Already, seven counties have combined the duties of treasurer-tax collector and auditor-controller claiming they are motivated by cost savings and greater efficiency, neither of which is historically valid.

It’s not just about gender balance, it’s about voters getting to choose who represents them to ensure the fiscal responsibility and transparency of counties.

That responsibility and transparency is threatened when counties propose changing elected offices accountable to the taxpayers to appointed or consolidated positions without voter approval.  Such a process opens the door to placing the proverbial fox in the hen house by shifting accountability away from the taxpayers to the hiring party for ensured job security.

County residents and voters deserve better. AB 2558 by Assemblymember William Brough, R-Dana Point, helps to ensure that the money taxpayers put in the hands of local government is managed to the highest standards of integrity, professionalism and impartiality by protecting the independence of treasurer-tax collectors and auditor-controllers.

Already, seven counties have combined the duties of treasurer-tax collector and auditor-controller claiming they are motivated by cost savings and greater efficiency, neither of which is historically valid.

With recent and persistent actions that threaten to erode the will of voters, we want to bring light to an important measure that would protect the rights of voters by ensuring that any proposed consolidation of the elected treasurer-tax collector and auditor-controller  be approved by the voters.
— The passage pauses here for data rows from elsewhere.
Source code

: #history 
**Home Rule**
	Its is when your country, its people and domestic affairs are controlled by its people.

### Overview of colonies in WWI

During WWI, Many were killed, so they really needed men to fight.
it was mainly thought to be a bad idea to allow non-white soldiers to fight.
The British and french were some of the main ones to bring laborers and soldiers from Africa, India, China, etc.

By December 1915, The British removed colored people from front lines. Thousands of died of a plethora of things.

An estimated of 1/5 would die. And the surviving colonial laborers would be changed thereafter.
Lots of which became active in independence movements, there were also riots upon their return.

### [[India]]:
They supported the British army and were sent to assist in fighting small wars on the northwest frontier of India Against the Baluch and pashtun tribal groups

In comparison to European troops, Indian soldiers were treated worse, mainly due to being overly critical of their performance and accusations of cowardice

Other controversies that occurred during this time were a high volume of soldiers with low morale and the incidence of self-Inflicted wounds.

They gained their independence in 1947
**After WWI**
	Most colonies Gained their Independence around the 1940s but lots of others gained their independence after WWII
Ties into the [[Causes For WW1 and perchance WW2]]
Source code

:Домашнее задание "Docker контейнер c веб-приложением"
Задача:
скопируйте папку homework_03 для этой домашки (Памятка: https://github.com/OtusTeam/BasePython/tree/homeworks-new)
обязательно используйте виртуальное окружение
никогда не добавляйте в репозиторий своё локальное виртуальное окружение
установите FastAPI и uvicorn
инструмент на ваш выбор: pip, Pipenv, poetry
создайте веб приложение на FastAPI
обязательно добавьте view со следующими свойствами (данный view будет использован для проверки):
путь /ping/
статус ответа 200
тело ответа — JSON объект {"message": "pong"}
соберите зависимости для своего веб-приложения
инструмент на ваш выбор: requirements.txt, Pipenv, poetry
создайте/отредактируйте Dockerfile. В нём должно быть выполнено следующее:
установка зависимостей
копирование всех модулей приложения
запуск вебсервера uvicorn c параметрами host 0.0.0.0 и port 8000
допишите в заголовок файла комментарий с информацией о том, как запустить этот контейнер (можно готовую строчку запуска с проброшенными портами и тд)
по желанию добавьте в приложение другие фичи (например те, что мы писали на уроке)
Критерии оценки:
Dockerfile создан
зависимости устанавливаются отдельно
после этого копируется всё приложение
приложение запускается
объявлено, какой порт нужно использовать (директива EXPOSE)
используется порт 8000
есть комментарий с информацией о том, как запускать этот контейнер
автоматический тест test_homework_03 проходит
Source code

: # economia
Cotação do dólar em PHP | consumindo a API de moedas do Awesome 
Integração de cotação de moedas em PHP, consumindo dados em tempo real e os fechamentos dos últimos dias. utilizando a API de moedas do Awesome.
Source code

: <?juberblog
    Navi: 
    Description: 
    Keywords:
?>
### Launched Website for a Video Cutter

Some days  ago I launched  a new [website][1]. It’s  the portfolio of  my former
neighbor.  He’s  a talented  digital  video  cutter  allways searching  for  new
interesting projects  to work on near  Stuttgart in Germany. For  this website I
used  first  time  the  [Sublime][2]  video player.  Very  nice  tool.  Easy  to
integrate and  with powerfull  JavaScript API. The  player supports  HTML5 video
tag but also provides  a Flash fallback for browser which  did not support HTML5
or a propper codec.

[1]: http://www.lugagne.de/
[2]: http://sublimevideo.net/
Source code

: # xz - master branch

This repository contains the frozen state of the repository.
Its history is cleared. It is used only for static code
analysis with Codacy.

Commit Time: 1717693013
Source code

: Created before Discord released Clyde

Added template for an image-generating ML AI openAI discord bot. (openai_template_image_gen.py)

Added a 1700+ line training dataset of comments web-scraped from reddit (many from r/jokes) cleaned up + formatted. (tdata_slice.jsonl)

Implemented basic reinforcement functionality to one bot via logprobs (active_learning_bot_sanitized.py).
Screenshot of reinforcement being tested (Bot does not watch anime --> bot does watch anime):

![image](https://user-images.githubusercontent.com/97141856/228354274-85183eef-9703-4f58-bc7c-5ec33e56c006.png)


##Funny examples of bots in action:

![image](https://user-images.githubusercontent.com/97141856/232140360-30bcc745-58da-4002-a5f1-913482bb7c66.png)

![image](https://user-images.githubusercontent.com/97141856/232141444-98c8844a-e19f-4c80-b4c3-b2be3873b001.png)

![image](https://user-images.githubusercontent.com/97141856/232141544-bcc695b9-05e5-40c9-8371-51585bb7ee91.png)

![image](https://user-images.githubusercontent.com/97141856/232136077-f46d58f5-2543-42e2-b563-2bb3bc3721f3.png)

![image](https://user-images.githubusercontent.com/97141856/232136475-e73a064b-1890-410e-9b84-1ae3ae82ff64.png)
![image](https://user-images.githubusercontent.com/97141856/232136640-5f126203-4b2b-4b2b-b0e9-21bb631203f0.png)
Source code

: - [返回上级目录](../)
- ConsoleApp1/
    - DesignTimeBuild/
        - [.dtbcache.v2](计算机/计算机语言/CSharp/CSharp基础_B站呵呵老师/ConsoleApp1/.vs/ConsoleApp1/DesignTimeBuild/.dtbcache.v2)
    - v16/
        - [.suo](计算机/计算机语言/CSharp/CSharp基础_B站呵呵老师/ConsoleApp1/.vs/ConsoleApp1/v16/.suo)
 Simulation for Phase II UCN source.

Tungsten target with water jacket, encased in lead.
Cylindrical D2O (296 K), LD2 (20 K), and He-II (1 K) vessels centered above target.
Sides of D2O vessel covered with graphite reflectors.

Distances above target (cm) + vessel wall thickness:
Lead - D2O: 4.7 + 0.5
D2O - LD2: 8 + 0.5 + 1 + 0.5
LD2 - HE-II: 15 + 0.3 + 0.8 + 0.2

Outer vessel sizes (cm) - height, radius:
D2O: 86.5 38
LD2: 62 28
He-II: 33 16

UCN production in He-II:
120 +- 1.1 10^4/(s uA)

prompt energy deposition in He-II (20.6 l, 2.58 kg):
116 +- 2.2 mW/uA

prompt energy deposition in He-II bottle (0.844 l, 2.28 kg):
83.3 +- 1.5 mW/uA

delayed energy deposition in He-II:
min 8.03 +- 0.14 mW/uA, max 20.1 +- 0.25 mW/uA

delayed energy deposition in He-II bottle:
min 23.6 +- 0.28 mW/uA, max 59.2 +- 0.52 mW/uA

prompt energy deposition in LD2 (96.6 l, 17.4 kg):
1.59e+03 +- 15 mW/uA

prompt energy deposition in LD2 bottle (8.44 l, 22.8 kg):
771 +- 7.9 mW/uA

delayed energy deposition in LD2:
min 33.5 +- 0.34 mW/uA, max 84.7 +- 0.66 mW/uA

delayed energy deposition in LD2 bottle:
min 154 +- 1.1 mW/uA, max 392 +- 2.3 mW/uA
Brough’s bill ensures that voters are given the opportunity to vote on any consolidation of treasurer-tax collector and auditor-controller. And it protects the voters authority to decide through the voting process if the consolidated office is to be elected or appointed.

As county treasurer-tax collectors, we receive, deposit, and manage investments and are the principals in the issuance of county debt obligations which support construction projects and other county financing needs. We are responsible for banking and financial relationships and entrusted to administer the county’s budget. The auditor-controller is the only agency in most counties that serves as an active independent watchdog of inaccurate financial reporting and misappropriation of funds. By working independently, but in collaboration, the treasurer-tax collector and auditor-controller ensure a checks and balances process providing oversight protecting county assets.

Policy that allows for combining the County watchdog and financial management functions into a single agency acting without direct accountability to the voters promotes a dangerous conflict of interest. It also erodes the will of county voters to choose who represents them, and in this case, they have overwhelmingly chosen women. We believe in order to uphold good governance and maintain transparency; voters should have the right to decide whether or not consolidation of these key offices best serves their local jurisdictions.

We, along with our fellow treasurer-tax collectors, support AB2558 to preserve and protect voters’ rights.

Ed’s Note: Sandie Arnott, the immediate past president of the California Association of County Treasurers and Tax Collectors, is the San Mateo County treasurer-tax collector; Karen Adams is the Merced County treasurer-tax collector; Tracy Kennedy is the Madera County treasurer-tax collector.